Work item
Could you copy every record exactly, leaving the pictures behind?

Exercise data
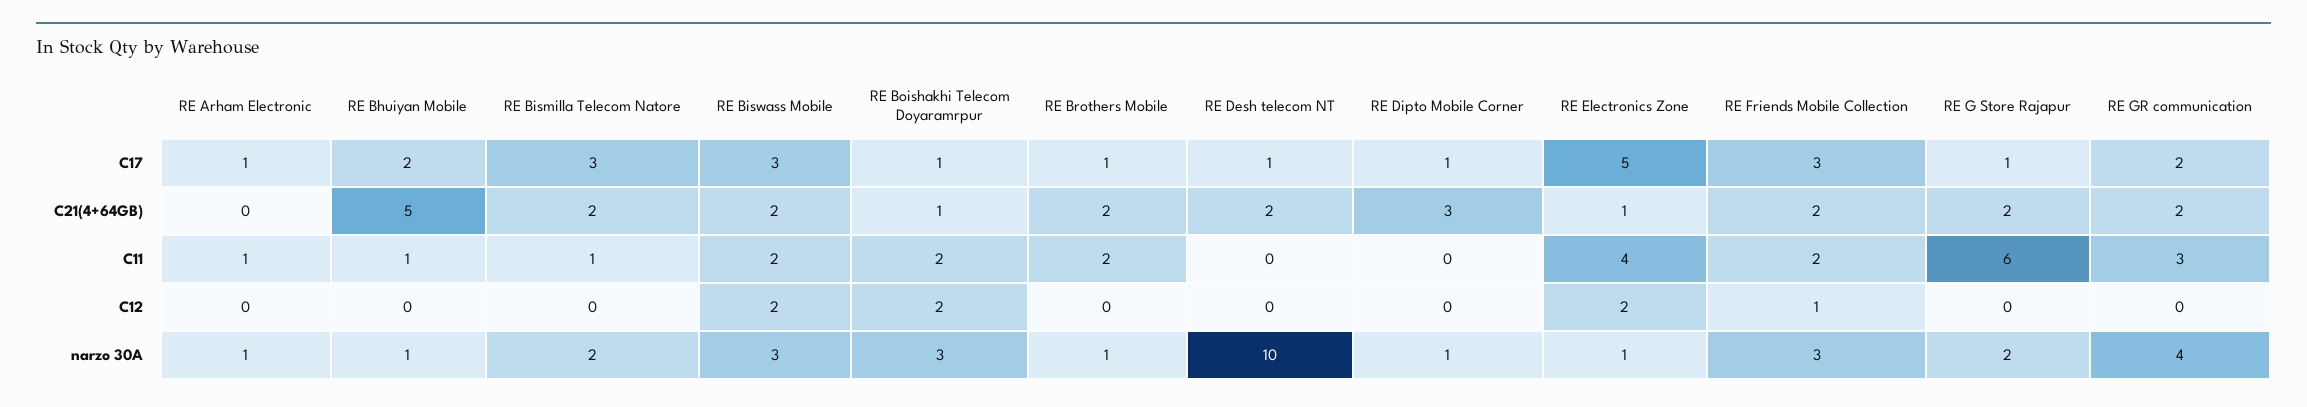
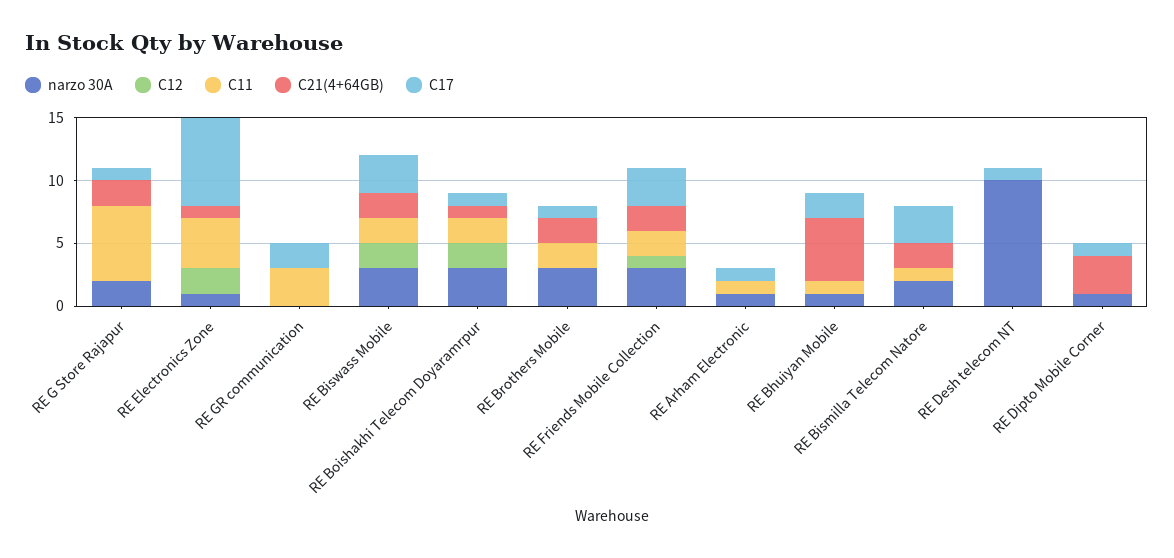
  {
    "C17": {
      "RE Arham Electronic": 1,
      "RE Bhuiyan Mobile": 2,
      "RE Bismilla Telecom Natore": 3,
      "RE Biswass Mobile": 3,
      "RE Boishakhi Telecom Doyaramrpur": 1,
      "RE Brothers Mobile": 1,
      "RE Desh telecom NT": 1,
      "RE Dipto Mobile Corner": 1,
-     "RE Electronics Zone": 5,
+     "RE Electronics Zone": 7,
      "RE Friends Mobile Collection": 3,
      "RE G Store Rajapur": 1,
      "RE GR communication": 2
    },
    "C21(4+64GB)": {
      "RE Arham Electronic": 0,
      "RE Bhuiyan Mobile": 5,
      "RE Bismilla Telecom Natore": 2,
      "RE Biswass Mobile": 2,
      "RE Boishakhi Telecom Doyaramrpur": 1,
      "RE Brothers Mobile": 2,
-     "RE Desh telecom NT": 2,
+     "RE Desh telecom NT": 0,
      "RE Dipto Mobile Corner": 3,
      "RE Electronics Zone": 1,
      "RE Friends Mobile Collection": 2,
      "RE G Store Rajapur": 2,
-     "RE GR communication": 2
+     "RE GR communication": 0
    },
    "C11": {
      "RE Arham Electronic": 1,
      "RE Bhuiyan Mobile": 1,
      "RE Bismilla Telecom Natore": 1,
      "RE Biswass Mobile": 2,
      "RE Boishakhi Telecom Doyaramrpur": 2,
      "RE Brothers Mobile": 2,
      "RE Desh telecom NT": 0,
      "RE Dipto Mobile Corner": 0,
      "RE Electronics Zone": 4,
      "RE Friends Mobile Collection": 2,
      "RE G Store Rajapur": 6,
      "RE GR communication": 3
    },
    "C12": {
      "RE Arham Electronic": 0,
      "RE Bhuiyan Mobile": 0,
      "RE Bismilla Telecom Natore": 0,
      "RE Biswass Mobile": 2,
      "RE Boishakhi Telecom Doyaramrpur": 2,
      "RE Brothers Mobile": 0,
      "RE Desh telecom NT": 0,
      "RE Dipto Mobile Corner": 0,
      "RE Electronics Zone": 2,
      "RE Friends Mobile Collection": 1,
      "RE G Store Rajapur": 0,
      "RE GR communication": 0
    },
    "narzo 30A": {
      "RE Arham Electronic": 1,
      "RE Bhuiyan Mobile": 1,
      "RE Bismilla Telecom Natore": 2,
      "RE Biswass Mobile": 3,
      "RE Boishakhi Telecom Doyaramrpur": 3,
-     "RE Brothers Mobile": 1,
+     "RE Brothers Mobile": 3,
      "RE Desh telecom NT": 10,
      "RE Dipto Mobile Corner": 1,
      "RE Electronics Zone": 1,
      "RE Friends Mobile Collection": 3,
      "RE G Store Rajapur": 2,
-     "RE GR communication": 4
+     "RE GR communication": 0
    }
  }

Answer box
  {
    "C17": {
      "RE Arham Electronic": 1,
      "RE Bhuiyan Mobile": 2,
      "RE Bismilla Telecom Natore": 3,
      "RE Biswass Mobile": 3,
      "RE Boishakhi Telecom Doyaramrpur": 1,
      "RE Brothers Mobile": 1,
      "RE Desh telecom NT": 1,
      "RE Dipto Mobile Corner": 1,
-     "RE Electronics Zone": 5,
+     "RE Electronics Zone": 7,
      "RE Friends Mobile Collection": 3,
      "RE G Store Rajapur": 1,
      "RE GR communication": 2
    },
    "C21(4+64GB)": {
      "RE Arham Electronic": 0,
      "RE Bhuiyan Mobile": 5,
      "RE Bismilla Telecom Natore": 2,
      "RE Biswass Mobile": 2,
      "RE Boishakhi Telecom Doyaramrpur": 1,
      "RE Brothers Mobile": 2,
-     "RE Desh telecom NT": 2,
+     "RE Desh telecom NT": 0,
      "RE Dipto Mobile Corner": 3,
      "RE Electronics Zone": 1,
      "RE Friends Mobile Collection": 2,
      "RE G Store Rajapur": 2,
-     "RE GR communication": 2
+     "RE GR communication": 0
    },
    "C11": {
      "RE Arham Electronic": 1,
      "RE Bhuiyan Mobile": 1,
      "RE Bismilla Telecom Natore": 1,
      "RE Biswass Mobile": 2,
      "RE Boishakhi Telecom Doyaramrpur": 2,
      "RE Brothers Mobile": 2,
      "RE Desh telecom NT": 0,
      "RE Dipto Mobile Corner": 0,
      "RE Electronics Zone": 4,
      "RE Friends Mobile Collection": 2,
      "RE G Store Rajapur": 6,
      "RE GR communication": 3
    },
    "C12": {
      "RE Arham Electronic": 0,
      "RE Bhuiyan Mobile": 0,
      "RE Bismilla Telecom Natore": 0,
      "RE Biswass Mobile": 2,
      "RE Boishakhi Telecom Doyaramrpur": 2,
      "RE Brothers Mobile": 0,
      "RE Desh telecom NT": 0,
      "RE Dipto Mobile Corner": 0,
      "RE Electronics Zone": 2,
      "RE Friends Mobile Collection": 1,
      "RE G Store Rajapur": 0,
      "RE GR communication": 0
    },
    "narzo 30A": {
      "RE Arham Electronic": 1,
      "RE Bhuiyan Mobile": 1,
      "RE Bismilla Telecom Natore": 2,
      "RE Biswass Mobile": 3,
      "RE Boishakhi Telecom Doyaramrpur": 3,
-     "RE Brothers Mobile": 1,
+     "RE Brothers Mobile": 3,
      "RE Desh telecom NT": 10,
      "RE Dipto Mobile Corner": 1,
      "RE Electronics Zone": 1,
      "RE Friends Mobile Collection": 3,
      "RE G Store Rajapur": 2,
-     "RE GR communication": 4
+     "RE GR communication": 0
    }
  }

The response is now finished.